Heart's surplus energy may help power pacemakers, defibrillators

November 10, 2008,

Surplus energy generated by the heart may one day help power pacemakers and defibrillators implanted in cardiac patients, according to research presented at the American Heart Association's Scientific Sessions 2008.

In a trailblazing experiment, a microgenerator powered by heartbeats produced almost 17 percent of the electricity needed to run an artificial pacemaker. "This was a proof-of-concept study, and we proved the concept," said Paul Roberts, M.D., first author of the study and a Consultant Electrophysiologist at Southampton University Hospital in the United Kingdom. "Harvesting surplus energy might be a major transition in implantable pacemakers and defibrillators because engineers will have more energy to work with."

In their study, researchers found:

-- At a heart rate of 80 beats per minute (bpm), the device yielded an average harvested energy of 4.3 microjoules per cardiac cycle.
-- Increasing changes in the heart rate produced corresponding increases in energy. At 104 to 128 bpm, the harvested energy level increased 140 percent.
-- Decreases occurred when the researchers slowed the heartbeat or lowered blood pressure.
-- Implantation and surplus energy harvesting caused no significant injury to the lining of the heart's chambers.

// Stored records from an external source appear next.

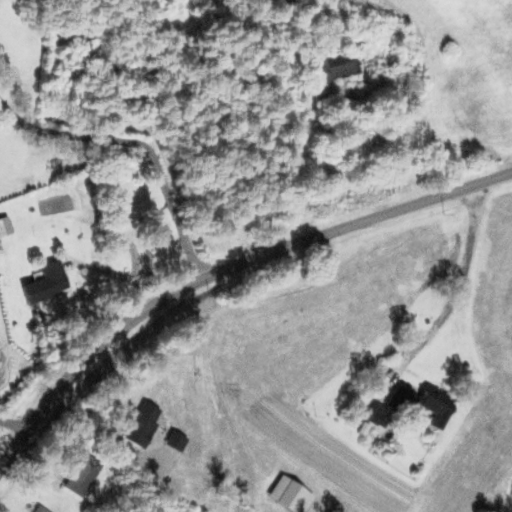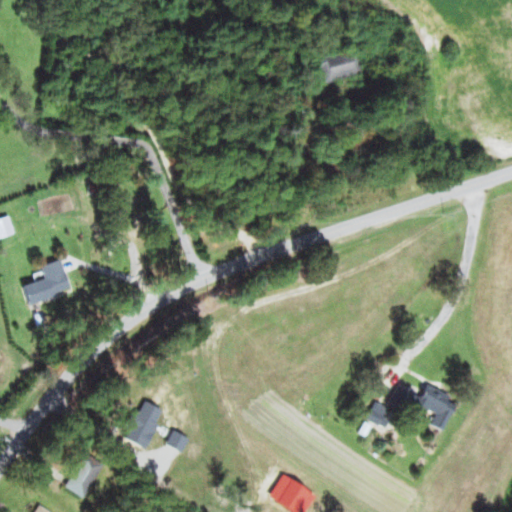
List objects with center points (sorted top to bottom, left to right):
building: (336, 66)
road: (131, 91)
road: (67, 135)
road: (156, 173)
road: (205, 194)
building: (4, 225)
road: (223, 272)
building: (44, 282)
road: (129, 302)
building: (423, 403)
building: (140, 423)
building: (81, 474)
building: (38, 508)
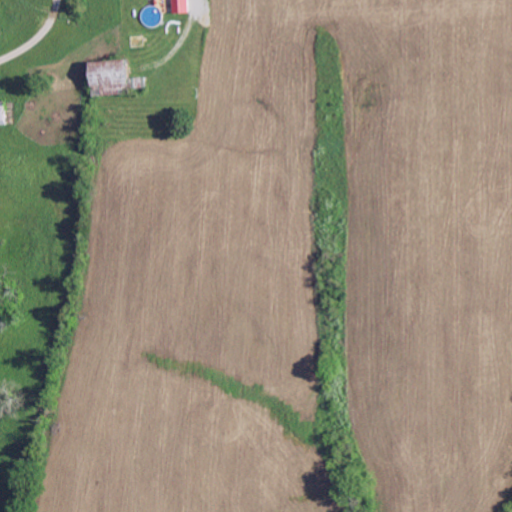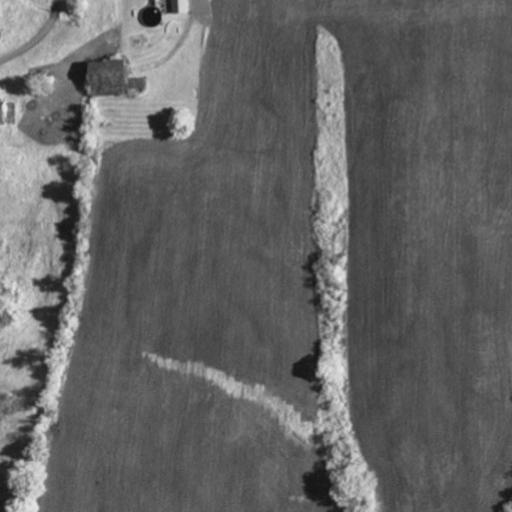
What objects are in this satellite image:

"What this might mean is that in the next era of pacemakers, you'd get devices that lasted significantly longer and we could add more functions to help monitor the heart," Roberts said. "It's possible they could be efficient enough to allow complete and indefinite powering of pacemakers."

Since their introduction into clinical medicine, implantable pacemakers and defibrillators have saved lives and become more sophisticated. However, adding new monitoring capabilities to the devices has led designers to a critical point.

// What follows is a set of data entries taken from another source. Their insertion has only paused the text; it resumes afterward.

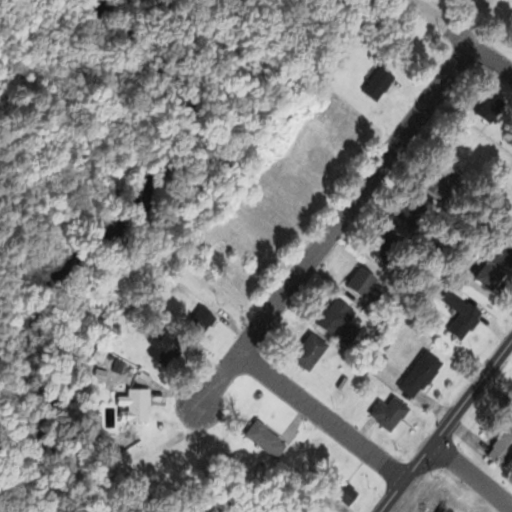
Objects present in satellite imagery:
road: (491, 60)
building: (377, 82)
building: (378, 83)
building: (490, 107)
building: (491, 107)
building: (440, 180)
building: (440, 181)
building: (412, 213)
building: (416, 217)
road: (335, 224)
building: (393, 244)
building: (388, 245)
building: (495, 264)
building: (496, 265)
building: (364, 283)
building: (364, 285)
building: (461, 310)
building: (461, 313)
building: (336, 317)
building: (337, 317)
building: (201, 320)
building: (201, 321)
building: (386, 342)
building: (164, 346)
building: (164, 346)
building: (310, 350)
building: (310, 351)
building: (99, 353)
building: (376, 358)
building: (117, 364)
building: (130, 368)
building: (97, 372)
building: (420, 374)
building: (421, 374)
building: (135, 404)
building: (133, 405)
building: (389, 413)
building: (389, 413)
road: (322, 415)
road: (445, 424)
building: (265, 437)
building: (265, 438)
building: (502, 446)
building: (502, 447)
road: (472, 474)
building: (343, 491)
building: (344, 491)
building: (443, 509)
building: (445, 510)
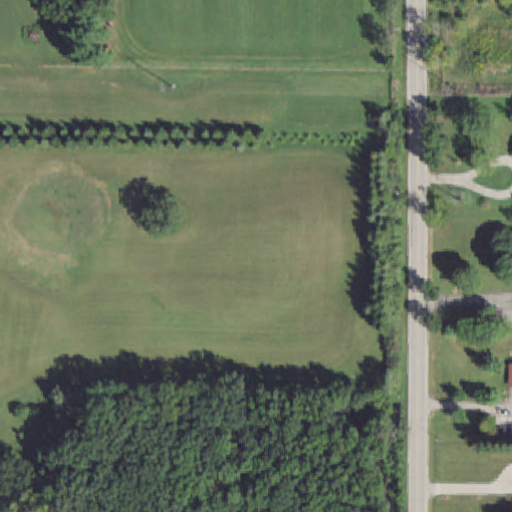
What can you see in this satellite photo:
road: (502, 195)
road: (416, 255)
road: (464, 299)
building: (509, 376)
road: (465, 407)
road: (465, 490)
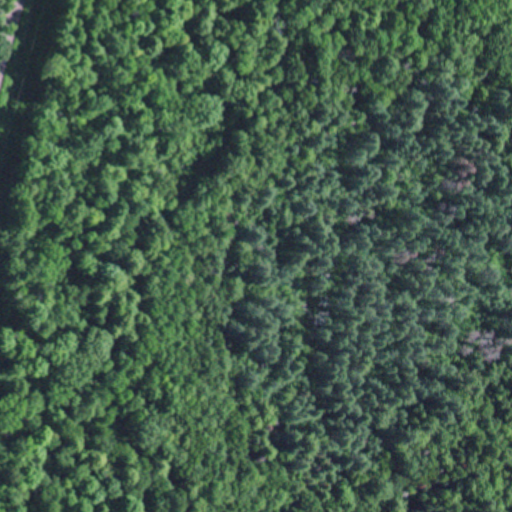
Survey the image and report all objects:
road: (16, 45)
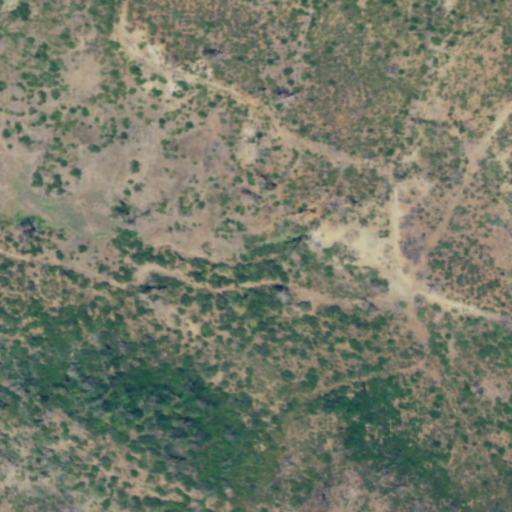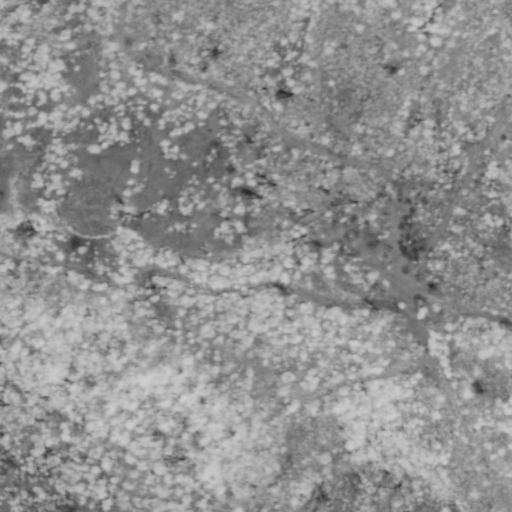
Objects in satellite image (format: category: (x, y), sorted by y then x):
road: (335, 158)
road: (311, 291)
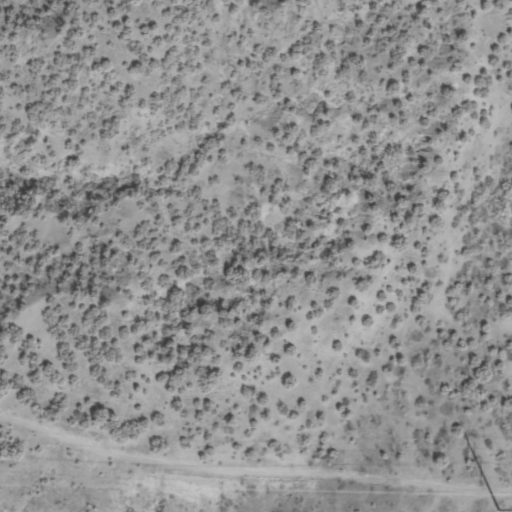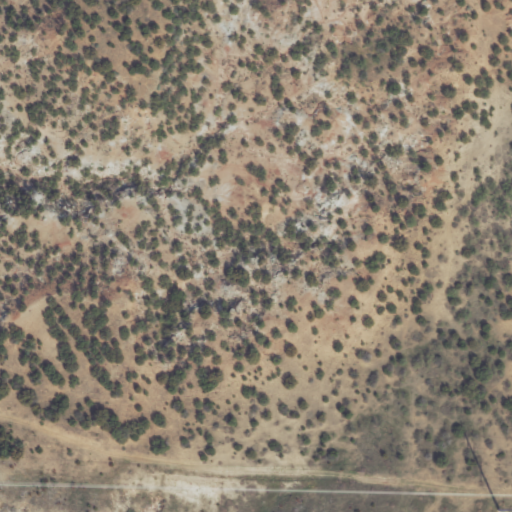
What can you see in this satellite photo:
power tower: (497, 509)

"The small devices now are really very good, but power consumption must increase if we want to take them to the next level," Roberts said. "Battery technology has plateaued and the only way we are going to increase power is to increase size."

This, in turn, would increase the units' weight, making them more uncomfortable and less cosmetically acceptable to patients because the devices are implanted under the skin.

The innovative generator — called the self-energizing implantable medical microsystem (SIMM) — helps the heart produce more than enough energy with each beat to pump blood.

The SIMM uses two compressible bladders and a microgenerator mounted on the lead of a pacemaker or defibrillator, the wire that connects the device to the heart.

The lead is attached to the end of the right ventricle, and the bladders relay the energy from the pressure of each heartbeat to the microgenerator, which transforms it into electricity for use by the battery.

A consortium of companies including InVivo Technology, Perpetuum and Zarlink Semiconductor developed and tested the SIMM microgenerator with United Kingdom government funds. Researchers used an in-vivo porcine model to evaluate the study. The researchers are now working to improve the materials used in the SIMM microgenerator.

"With different materials, we're seeing even greater energy harvesting," Roberts said. "While at the moment we see about 20 percent harvesting, we're anticipating that will be significantly more in the next iteration of the device."